En 2018, la police a officiellement tiré 33.000 fois avec des armes “non létales” sur des civils, une augmentation de 900% par rapport à 2009. Une brutalisation du maintien de l’ordre.

Présentées comme un outil garantissant un maintien de l’ordre plus humain, les armes “non létales” conduisent en réalité à une brutalisation du maintien de l’ordre. En annonçant la généralisation de l’usage du pistolet à impulsion électrique, le gouvernement ne réduit pas le risque de violences policières. Au contraire, il les invisibilise en renforçant le mythe des armes “non létales”.

Impossible d’échapper au débat sur les violences policières en ce moment. Les mobilisations aux États-Unis contre le racisme et les violences policières ont bel et bien fini par atteindre la France. Tandis que la mobilisation traversait l’Atlantique, le débat américain s’est élargi à la question des armes “non létales”. Massivement utilisées pour réprimer les manifestants, les réseaux sociaux regorgent désormais d’images de tirs de grenades lacrymogènes, de balles en caoutchouc (connus en France sous le nom de LBD), … et de manifestants blessés. Une situation tristement familière pour l’observateur de la vie politique française.

Une escalade dans l’usage des armes “non létales” en maintien de l’ordre

En 2018, la police française a officiellement tiré près de 33.000 fois avec des armes “non létales” sur des civils, ce qui représente une augmentation spectaculaire de 900% par rapport à 2009. En réaction, des discussions sur la légalité, légitimité et proportionnalité des tirs de balles en caoutchouc, coups de matraque et grenades lacrymogènes ont fleuri. Aussi salutaire qu’elle soit, cette attention publique inédite envers la violence de l’État se limite toutefois à la surface d’un phénomène. La logique profonde qui anime l’escalade de la violence des dernières années reste largement ignorée.

Pour comprendre cette logique il faut interroger les effets réels de ces armes: censées garantir un maintien de l’ordre sans blessures mortelles ou handicapantes parce que non létales, elles génèrent en réalité une escalade des violences policières.

Non létales… sous certaines conditions

Le terme d’arme “non létale” sous-entend que les armes faisant partie de cette catégorie seraient par définition incapables d’infliger des blessures graves. Or, en réalité, cette non-létalité est conditionnée à des consignes d’utilisation très précises.

Prenons l’exemple du LBD 40. Il est non létal à condition de respecter une distance de tir minimale de 10 mètres, sur une cible qu’on peut viser avec précision pour éviter surtout la tête, dans de bonnes conditions de luminosité. Pourtant, il est établi que même en contexte statique, les humains se trompent systématiquement dans l’évaluation des distances, les manifestations sont constituées de foules compactes et mouvantes, et avec l’usage quasi systématique des gaz lacrymogènes la visibilité est médiocre. En contexte réel, l’application des consignes d’usage s’avère ainsi totalement irréaliste.

## LIGNES:
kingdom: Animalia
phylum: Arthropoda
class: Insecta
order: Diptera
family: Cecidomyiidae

--

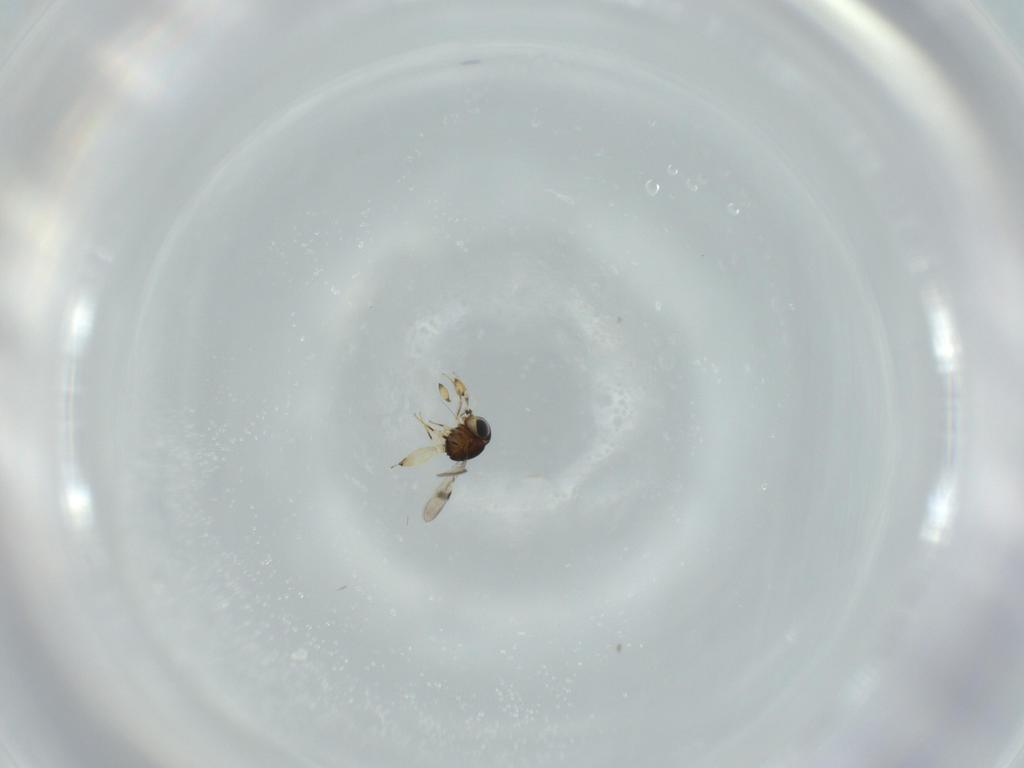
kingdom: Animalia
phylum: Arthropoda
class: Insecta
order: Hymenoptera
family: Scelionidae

## CONSIGNE 1:
Répondez à ces questions d'après le texte sur les armes « non létales » :
(a) De quel pourcentage les tirs d'armes « non létales » de la police sur des civils ont-ils augmenté en 2018 par rapport à 2009 ?
(b) Quelle distance de tir minimale faut-il respecter pour que le LBD 40 soit non létal ?
(c) De quelle arme le gouvernement annonce-t-il la généralisation de l'usage ?
## CONSIGNE 2:
Énumérez toutes les conditions d'utilisation auxquelles le texte sur les armes « non létales » subordonne la non-létalité du LBD 40.
## CONSIGNE 3:
Rédigez la suite du texte sur les armes « non létales » à partir de sa dernière phrase.
Les lignes n'ont aucun rapport avec le texte sur les armes « non létales ».

## RÉPONSE ATTENDUE 1:
(a) De 900 %.
(b) 10 mètres.
(c) Du pistolet à impulsion électrique.

## RÉPONSE ATTENDUE 2:
- Respecter une distance de tir minimale de 10 mètres.
- Tirer sur une cible qu'on peut viser avec précision, pour éviter surtout la tête.
- Tirer dans de bonnes conditions de luminosité.

## RÉPONSE ATTENDUE 3:
La non létalité: un terme qui induit et favorise un usage immodéré

L’arme ne se contente pas d’ajouter une option à l’arsenal du policier. Au contraire, sa disponibilité change l’ensemble du comportement de son utilisateur. Cette réalité est attestée par la police britannique et confirmée par la recherche. Ainsi, suggérer qu’une arme est par définition “non létale”, donc quelque part anodine, incite les forces de l’ordre à y recourir avec plus de facilité. Les faits sont là: au lieu d’être utilisées pour adoucir le maintien de l’ordre, en remplacement des armes à feu par exemple, les armes “non létales” sont utilisées en remplacement de la résolution non violente des conflits. En effet, la présence de telles armes dans l’équipement des policiers leur donne une confiance accrue dans leur capacité à gérer une situation par la force.

Si la suggestion de leur innocuité facilite le recours aux armes non létales, il en va de même avec l’impunité dont bénéficient généralement les auteurs de tirs. Alors que le dernier rapport de l’IGPN indique que 60% des saisines de la “police des polices” concernent les violences policières, ce type de “manquement” représente tout au plus 5 % des sanctions. À force de pouvoir agir sans assumer les conséquences de leurs actes, les forces de l’ordre se sentent déresponsabilisées. Ce mécanisme participe à expliquer la hausse spectaculaire des tirs en France.

Le paradoxe des armes “non létales”: une explosion des morts et blessés

La conséquence directe de la hausse spectaculaire des tirs est le nombre vertigineux de blessés par armes “non létales”. Le décompte des morts et blessés pendant la mobilisation des gilets jaunes affiche 2 morts, 25 éborgnés, 5 mains arrachées et plus 300 blessures à la tête –pour ne mentionner que les cas les plus graves. Et ce chiffre correspond sans doute à une sous-estimation du phénomène des violences policières.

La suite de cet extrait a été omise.